*** Opening of Records shown ***
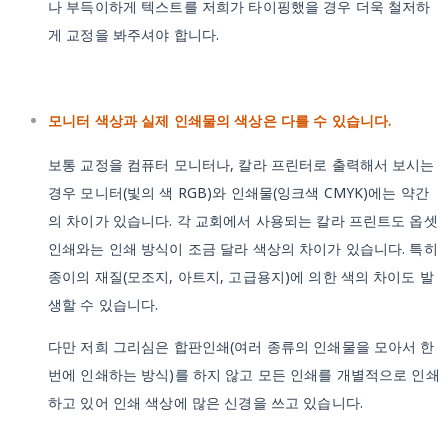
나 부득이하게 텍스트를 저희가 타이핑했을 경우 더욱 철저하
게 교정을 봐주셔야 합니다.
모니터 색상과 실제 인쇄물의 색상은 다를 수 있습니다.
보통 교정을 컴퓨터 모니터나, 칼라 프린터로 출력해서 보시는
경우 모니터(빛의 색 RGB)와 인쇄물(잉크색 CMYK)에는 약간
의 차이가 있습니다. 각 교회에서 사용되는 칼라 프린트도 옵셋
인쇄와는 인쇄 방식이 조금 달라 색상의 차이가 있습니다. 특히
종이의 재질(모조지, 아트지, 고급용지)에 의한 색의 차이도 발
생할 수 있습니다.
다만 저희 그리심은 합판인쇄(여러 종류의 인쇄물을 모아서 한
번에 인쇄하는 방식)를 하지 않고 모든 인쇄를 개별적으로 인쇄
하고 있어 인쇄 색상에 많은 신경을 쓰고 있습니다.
*** Close of Records shown ***
**Exercise instructions**
Once the pictures are set aside, write out the entries verbatim.

**Your response**
나 부득이하게 텍스트를 저희가 타이핑했을 경우 더욱 철저하
게 교정을 봐주셔야 합니다.
모니터 색상과 실제 인쇄물의 색상은 다를 수 있습니다.
보통 교정을 컴퓨터 모니터나, 칼라 프린터로 출력해서 보시는
경우 모니터(빛의 색 RGB)와 인쇄물(잉크색 CMYK)에는 약간
의 차이가 있습니다. 각 교회에서 사용되는 칼라 프린트도 옵셋
인쇄와는 인쇄 방식이 조금 달라 색상의 차이가 있습니다. 특히
종이의 재질(모조지, 아트지, 고급용지)에 의한 색의 차이도 발
생할 수 있습니다.
다만 저희 그리심은 합판인쇄(여러 종류의 인쇄물을 모아서 한
번에 인쇄하는 방식)를 하지 않고 모든 인쇄를 개별적으로 인쇄
하고 있어 인쇄 색상에 많은 신경을 쓰고 있습니다.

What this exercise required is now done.